Find the lines holding the string "enlighet" in the data, then copy all of them.
--------------------------------
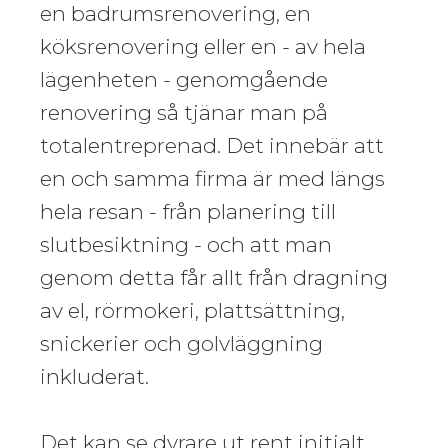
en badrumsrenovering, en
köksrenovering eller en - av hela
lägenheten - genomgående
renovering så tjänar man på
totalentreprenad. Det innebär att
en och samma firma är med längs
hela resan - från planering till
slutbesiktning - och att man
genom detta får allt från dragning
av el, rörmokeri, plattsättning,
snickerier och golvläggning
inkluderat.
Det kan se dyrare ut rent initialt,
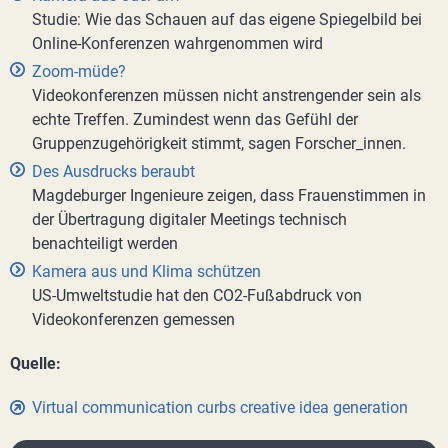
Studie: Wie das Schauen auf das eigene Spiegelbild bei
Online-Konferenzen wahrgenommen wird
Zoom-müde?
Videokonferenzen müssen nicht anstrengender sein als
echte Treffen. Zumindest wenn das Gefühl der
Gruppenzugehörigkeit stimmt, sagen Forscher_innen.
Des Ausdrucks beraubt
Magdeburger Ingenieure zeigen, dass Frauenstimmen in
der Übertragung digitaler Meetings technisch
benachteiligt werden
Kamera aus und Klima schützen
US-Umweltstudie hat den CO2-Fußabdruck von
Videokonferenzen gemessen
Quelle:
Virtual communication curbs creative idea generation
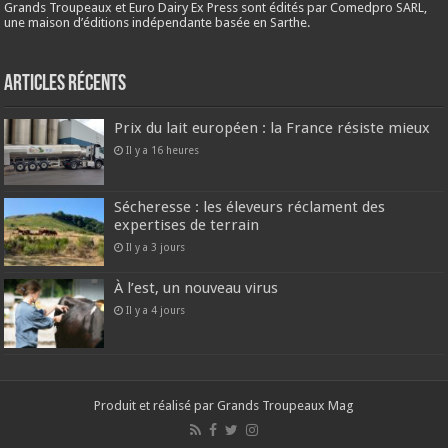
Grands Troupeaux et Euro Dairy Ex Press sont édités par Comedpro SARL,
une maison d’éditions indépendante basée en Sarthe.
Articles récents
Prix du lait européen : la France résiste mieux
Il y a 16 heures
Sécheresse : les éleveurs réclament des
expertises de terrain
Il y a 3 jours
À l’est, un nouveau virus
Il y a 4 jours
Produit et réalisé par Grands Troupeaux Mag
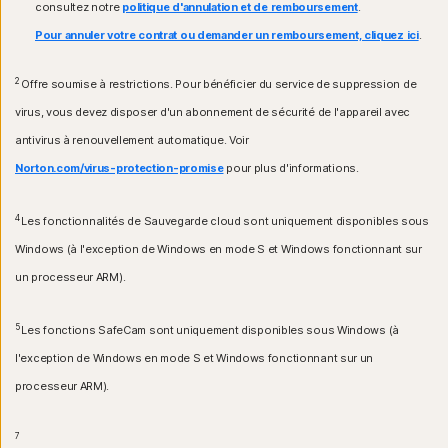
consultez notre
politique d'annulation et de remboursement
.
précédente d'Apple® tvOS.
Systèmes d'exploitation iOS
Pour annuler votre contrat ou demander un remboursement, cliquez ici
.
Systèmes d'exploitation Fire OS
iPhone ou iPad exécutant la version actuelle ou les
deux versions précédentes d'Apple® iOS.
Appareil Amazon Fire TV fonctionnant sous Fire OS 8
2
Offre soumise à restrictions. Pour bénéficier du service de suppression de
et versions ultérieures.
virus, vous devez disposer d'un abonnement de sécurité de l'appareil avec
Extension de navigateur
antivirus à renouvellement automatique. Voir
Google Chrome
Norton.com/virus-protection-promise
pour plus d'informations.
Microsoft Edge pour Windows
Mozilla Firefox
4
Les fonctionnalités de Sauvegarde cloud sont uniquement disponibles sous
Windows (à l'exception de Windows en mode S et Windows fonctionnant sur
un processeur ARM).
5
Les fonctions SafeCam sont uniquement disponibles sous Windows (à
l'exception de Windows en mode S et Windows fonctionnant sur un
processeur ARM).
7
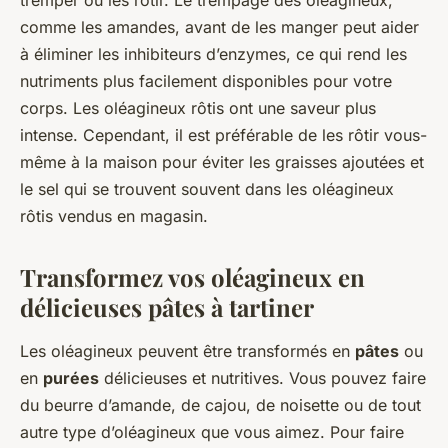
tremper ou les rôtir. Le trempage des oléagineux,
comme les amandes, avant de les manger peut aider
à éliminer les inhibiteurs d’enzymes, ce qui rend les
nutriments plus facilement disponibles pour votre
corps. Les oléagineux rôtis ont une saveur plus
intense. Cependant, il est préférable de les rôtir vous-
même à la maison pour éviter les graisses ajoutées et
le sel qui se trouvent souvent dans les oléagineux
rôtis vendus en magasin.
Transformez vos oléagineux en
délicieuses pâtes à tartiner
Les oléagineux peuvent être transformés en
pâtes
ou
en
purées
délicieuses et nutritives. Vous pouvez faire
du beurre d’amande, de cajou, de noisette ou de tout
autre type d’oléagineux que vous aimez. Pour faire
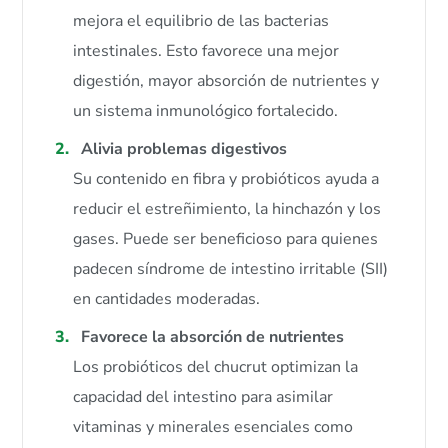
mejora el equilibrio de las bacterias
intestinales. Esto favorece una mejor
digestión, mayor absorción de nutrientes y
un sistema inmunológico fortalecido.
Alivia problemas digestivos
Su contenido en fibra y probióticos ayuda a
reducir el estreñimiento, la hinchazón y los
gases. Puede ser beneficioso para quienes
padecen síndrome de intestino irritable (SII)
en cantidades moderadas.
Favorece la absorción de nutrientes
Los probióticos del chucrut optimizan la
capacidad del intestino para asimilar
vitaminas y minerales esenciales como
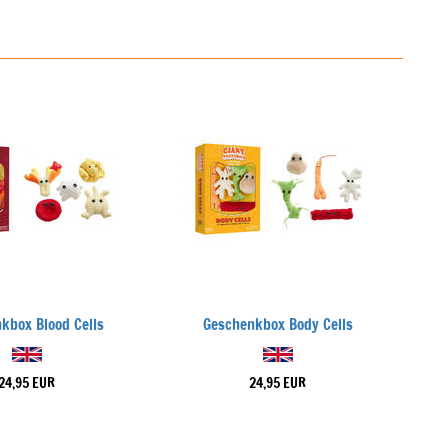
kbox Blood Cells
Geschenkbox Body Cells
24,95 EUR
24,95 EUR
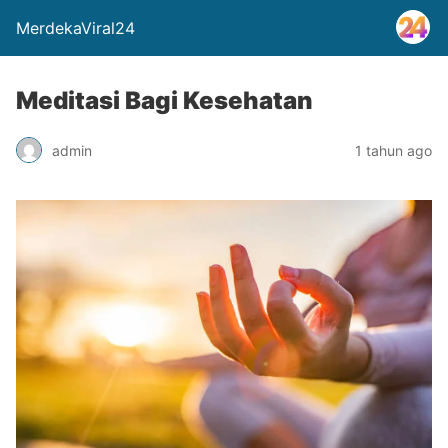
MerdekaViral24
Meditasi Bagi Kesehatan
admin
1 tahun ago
--------------------------------
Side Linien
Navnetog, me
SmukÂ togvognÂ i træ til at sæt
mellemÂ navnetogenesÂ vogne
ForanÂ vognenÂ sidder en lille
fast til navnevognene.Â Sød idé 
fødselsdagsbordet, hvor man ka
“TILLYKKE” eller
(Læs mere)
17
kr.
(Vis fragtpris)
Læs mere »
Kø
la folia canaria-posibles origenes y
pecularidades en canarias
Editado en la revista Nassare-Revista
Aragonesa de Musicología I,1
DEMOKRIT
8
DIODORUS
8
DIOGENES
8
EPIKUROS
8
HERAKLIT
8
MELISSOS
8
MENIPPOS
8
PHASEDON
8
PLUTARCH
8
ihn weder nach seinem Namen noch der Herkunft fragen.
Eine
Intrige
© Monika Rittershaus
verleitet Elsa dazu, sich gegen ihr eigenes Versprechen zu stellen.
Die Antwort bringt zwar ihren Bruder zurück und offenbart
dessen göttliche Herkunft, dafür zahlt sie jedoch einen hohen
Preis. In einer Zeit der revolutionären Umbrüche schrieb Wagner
--------------------------------
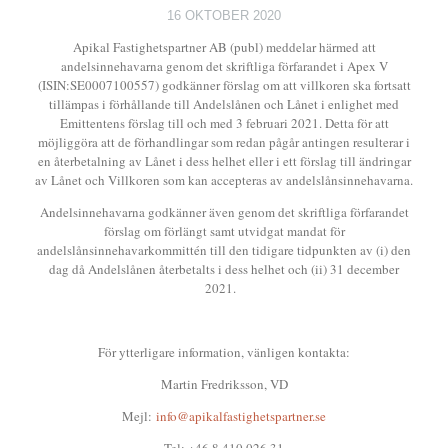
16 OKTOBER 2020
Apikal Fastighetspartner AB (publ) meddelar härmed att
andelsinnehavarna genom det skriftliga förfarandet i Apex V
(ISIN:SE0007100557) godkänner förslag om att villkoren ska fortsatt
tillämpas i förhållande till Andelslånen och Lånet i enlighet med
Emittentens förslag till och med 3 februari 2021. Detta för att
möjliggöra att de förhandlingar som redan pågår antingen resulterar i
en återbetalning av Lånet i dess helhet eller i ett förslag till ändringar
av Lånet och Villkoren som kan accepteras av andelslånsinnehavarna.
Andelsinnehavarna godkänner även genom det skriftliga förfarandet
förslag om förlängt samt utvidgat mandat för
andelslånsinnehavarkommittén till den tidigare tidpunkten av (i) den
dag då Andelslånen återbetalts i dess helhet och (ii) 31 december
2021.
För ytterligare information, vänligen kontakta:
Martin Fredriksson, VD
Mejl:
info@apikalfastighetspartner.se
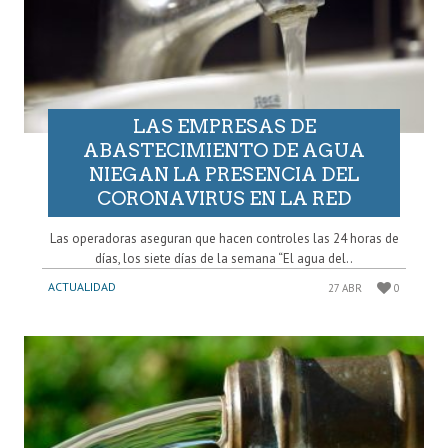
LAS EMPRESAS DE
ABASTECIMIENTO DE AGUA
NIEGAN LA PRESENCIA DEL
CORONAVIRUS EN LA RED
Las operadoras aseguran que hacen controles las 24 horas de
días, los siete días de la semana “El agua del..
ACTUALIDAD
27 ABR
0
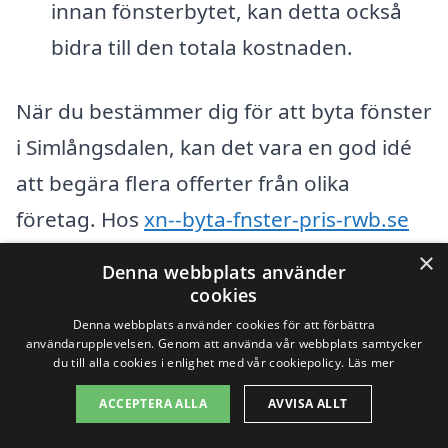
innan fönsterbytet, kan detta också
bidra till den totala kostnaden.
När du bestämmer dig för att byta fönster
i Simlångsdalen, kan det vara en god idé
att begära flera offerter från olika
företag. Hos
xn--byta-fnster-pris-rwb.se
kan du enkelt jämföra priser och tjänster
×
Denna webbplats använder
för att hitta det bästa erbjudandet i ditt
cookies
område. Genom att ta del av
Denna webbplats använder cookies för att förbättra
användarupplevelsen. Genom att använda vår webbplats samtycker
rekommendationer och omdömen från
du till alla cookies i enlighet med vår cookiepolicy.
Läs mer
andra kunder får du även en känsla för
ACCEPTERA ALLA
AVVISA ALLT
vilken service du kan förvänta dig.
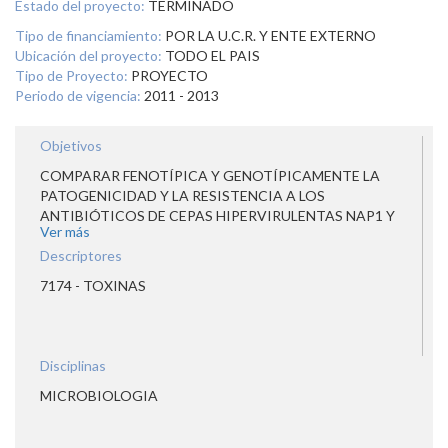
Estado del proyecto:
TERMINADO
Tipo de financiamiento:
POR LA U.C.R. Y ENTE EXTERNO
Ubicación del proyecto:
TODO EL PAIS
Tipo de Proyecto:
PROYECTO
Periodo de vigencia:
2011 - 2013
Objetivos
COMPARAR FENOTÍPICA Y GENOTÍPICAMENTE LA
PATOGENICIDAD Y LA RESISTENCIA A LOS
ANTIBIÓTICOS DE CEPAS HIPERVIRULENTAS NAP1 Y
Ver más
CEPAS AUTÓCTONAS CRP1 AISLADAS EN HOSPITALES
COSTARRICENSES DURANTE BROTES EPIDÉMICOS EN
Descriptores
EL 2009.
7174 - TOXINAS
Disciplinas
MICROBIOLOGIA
--------------------------------
__Reply to the task__.
tillämpas i förhållande till Andelslånen och Lånet i enlighet med
du till alla cookies i enlighet med vår cookiepolicy.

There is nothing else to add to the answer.